* TASK INSTRUCTIONS
Rewrite the material below with "scientific name" swapped for "binomial name" everywhere it appears, keeping everything else the same. Leave out the pictures.

— begin TASK INPUT —

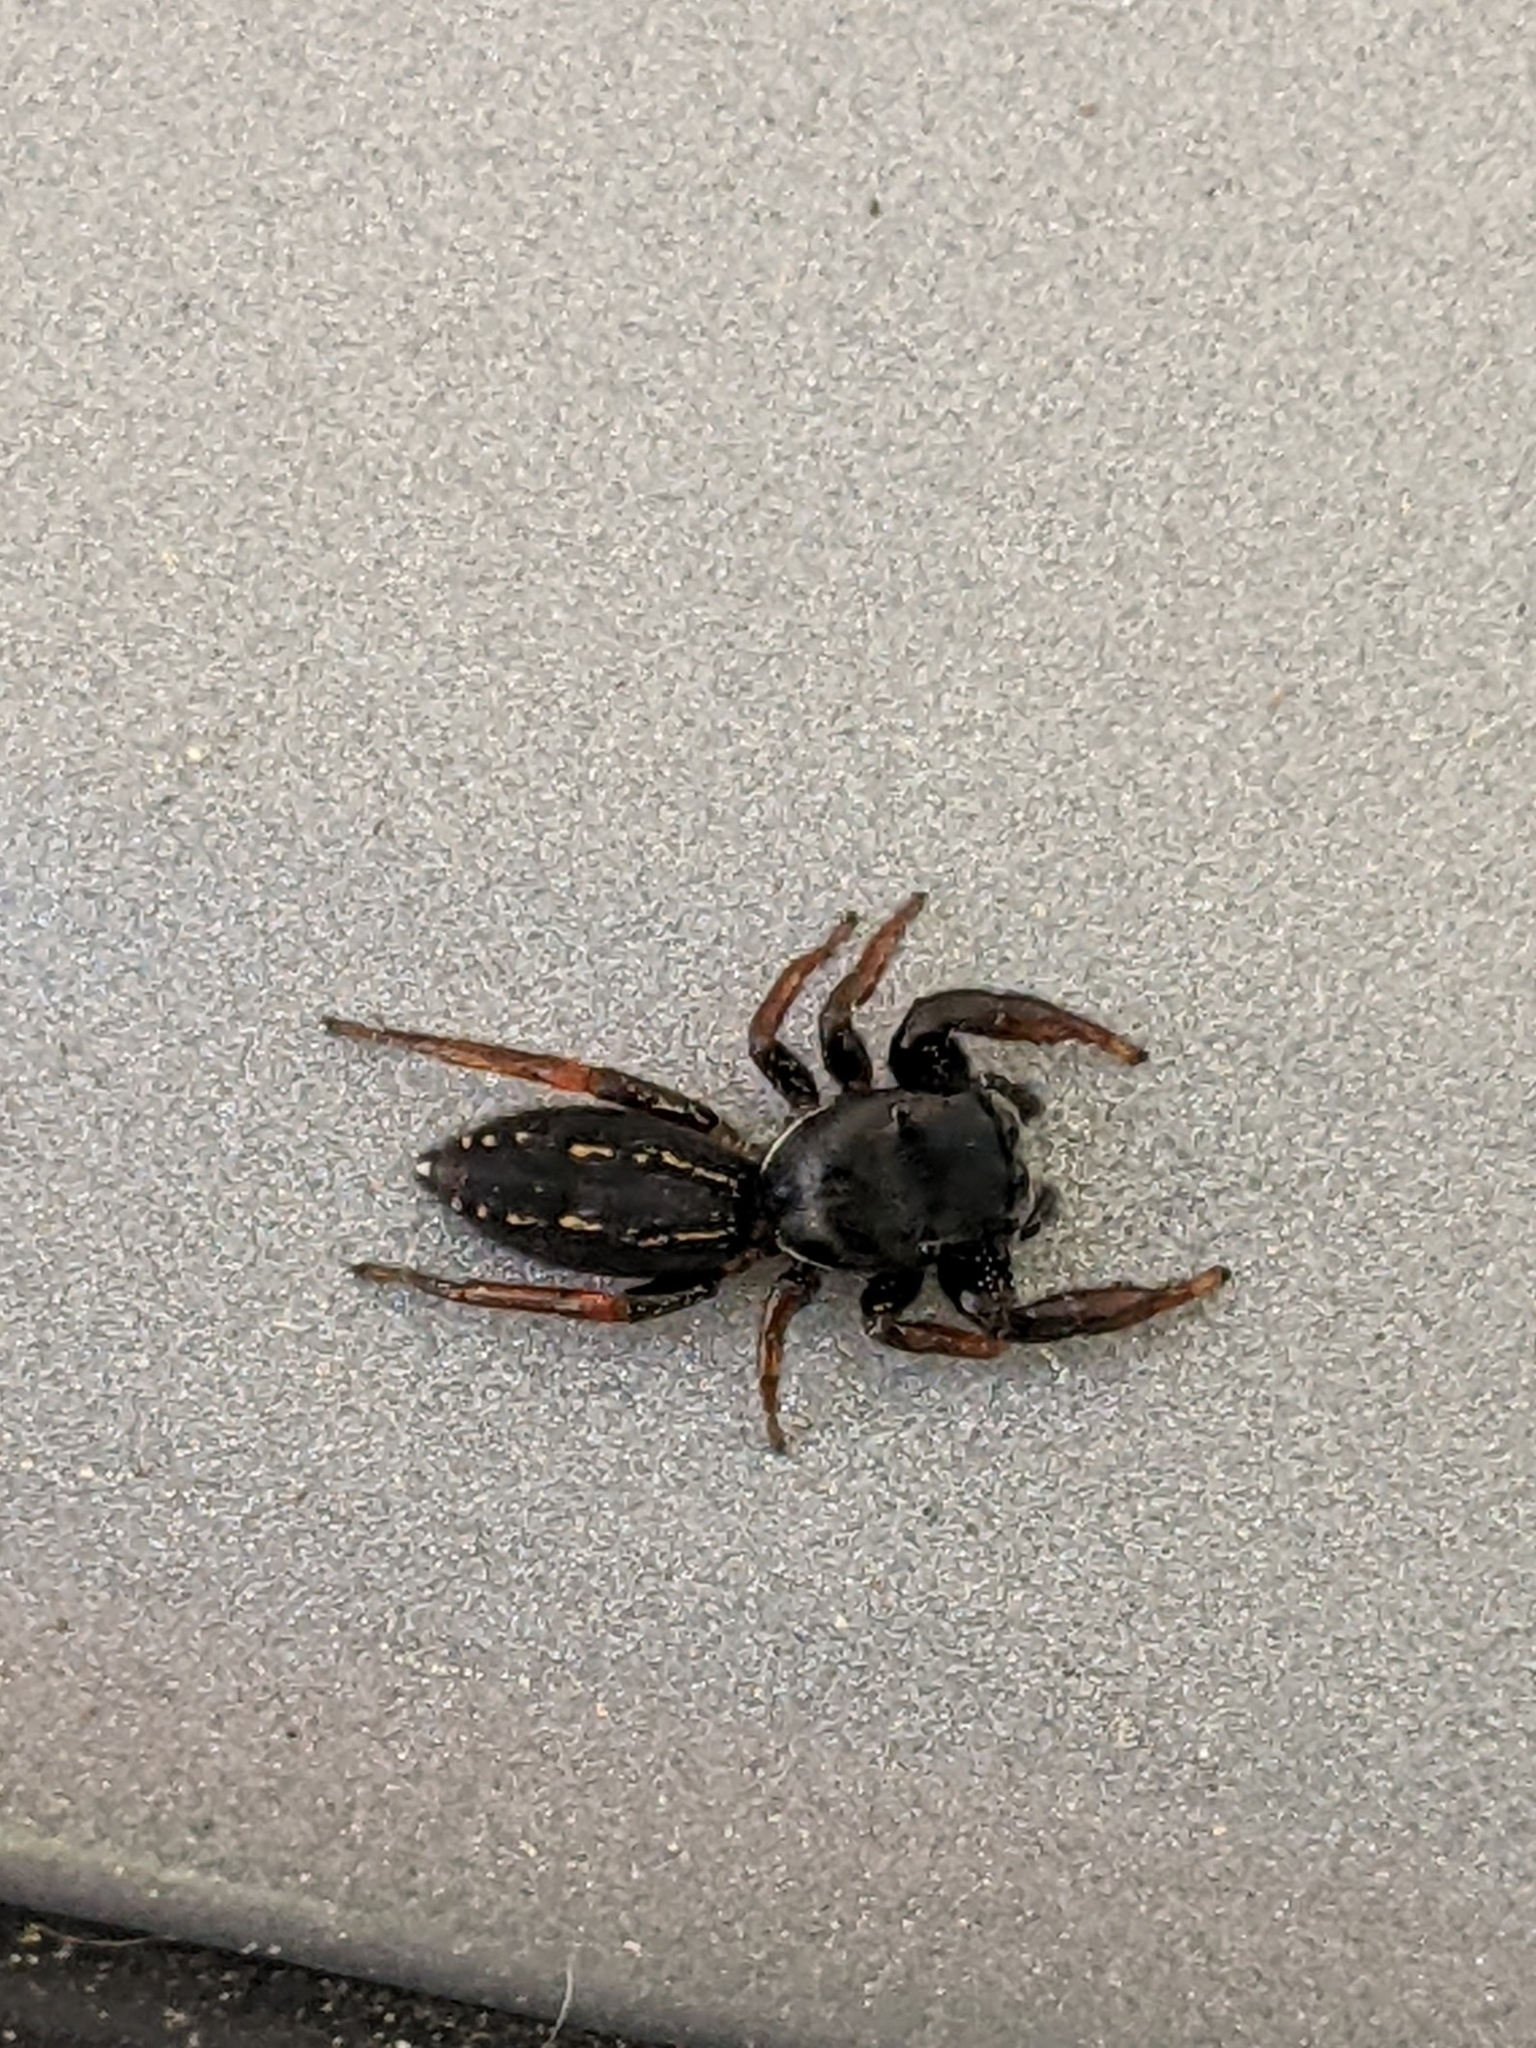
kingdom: Animalia
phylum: Arthropoda
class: Arachnida
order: Araneae
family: Salticidae
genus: Metacyrba
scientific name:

— end TASK INPUT —

* OUTPUT FOR THIS EXERCISE
kingdom: Animalia
phylum: Arthropoda
class: Arachnida
order: Araneae
family: Salticidae
genus: Metacyrba
binomial name:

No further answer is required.